London, December 15 2014 – The S&P/Hawkamah ESG Pan Arab Index underwent its annual rebalancing on 1 December 2014. The index includes the top 50 Pan Arab companies based on their performance on nearly 200 ESG metrics and uses an innovative ESG score-weighting scheme to ensure stocks with higher ESG scores have a greater influence on the index than those with lower ESG scores.
David Blitzer, Managing Director and head of the Index Committee at S&P Dow Jones Indices said: “Following this year’s rebalance, Saudi Arabia is the largest country in the index, with 11 constituents and a total weight of 21.54%. The two largest stocks in the index are DP World of Dubai and the National Bank of Abu Dhabi, which make up 2.91% and 2.79% of the index respectively, due to their high ESG score.

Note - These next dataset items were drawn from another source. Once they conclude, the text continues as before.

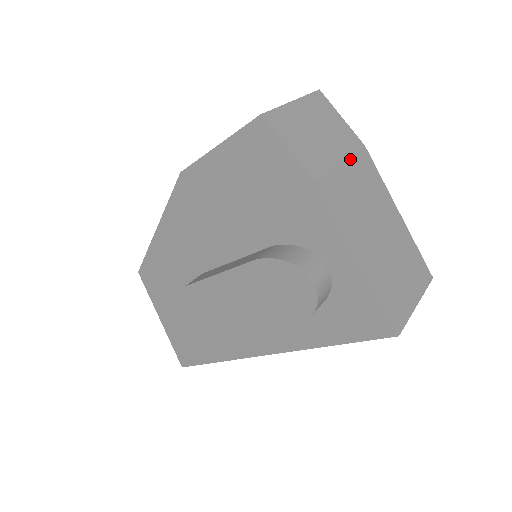
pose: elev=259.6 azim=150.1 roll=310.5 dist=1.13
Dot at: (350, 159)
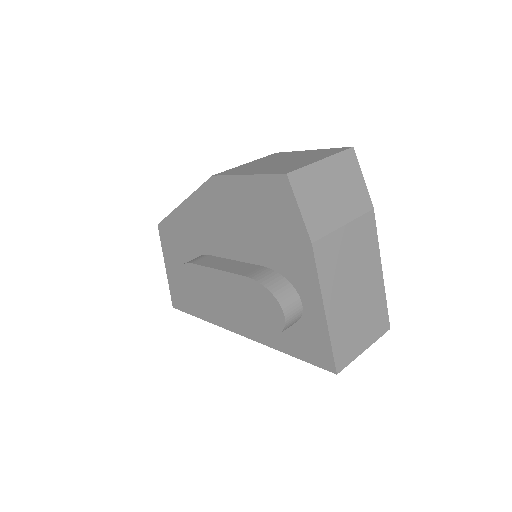
Dot at: (354, 222)
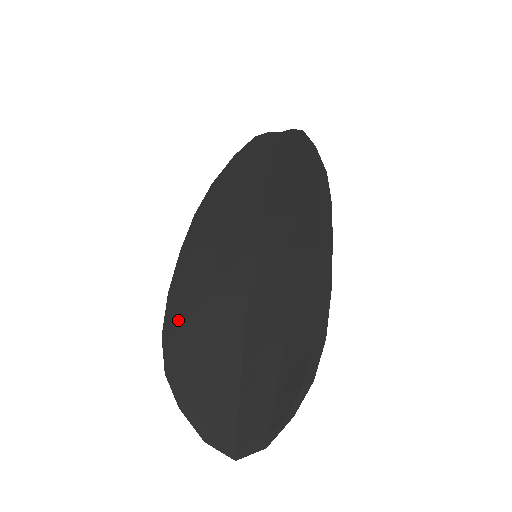
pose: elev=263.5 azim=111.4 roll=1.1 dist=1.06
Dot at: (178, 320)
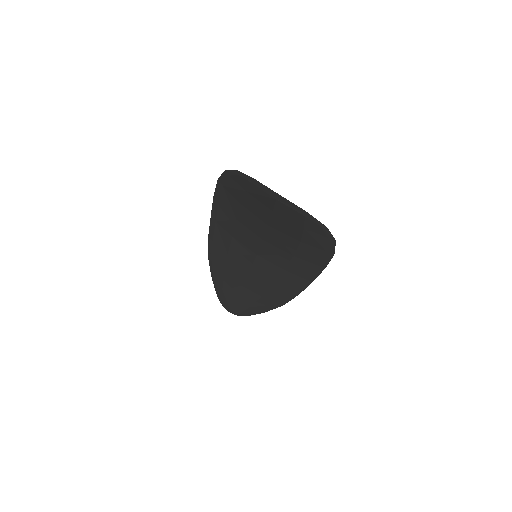
Dot at: (225, 193)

While stocks from the Financials sector continue to dominate the index with 52.36%, there are now 8 representatives from the Telecommunications sector, which now represents 15.96% of the index.”
Dr. Ashraf Gamal, Chief Executive Officer of Hawkamah, said: ‘As part of Hawkamah’s work on the index, we annually analyze the ESG disclosure practices of MENA listed companies. Now, Hawkamah has data covering the past seven years, so investors have better time series on which they can base their investment decisions. What we can say with confidence is that the trends are encouraging as we continue to see significant year-on-year improvements. The various corporate governance codes issued by the region’s regulators and corporate governance centers in the last few years have played a key role in these improvements. Companies are now seeing the value of better disclosure and many of them are striving to adopt international best practices. We are equally encouraged by the index performance over the years.’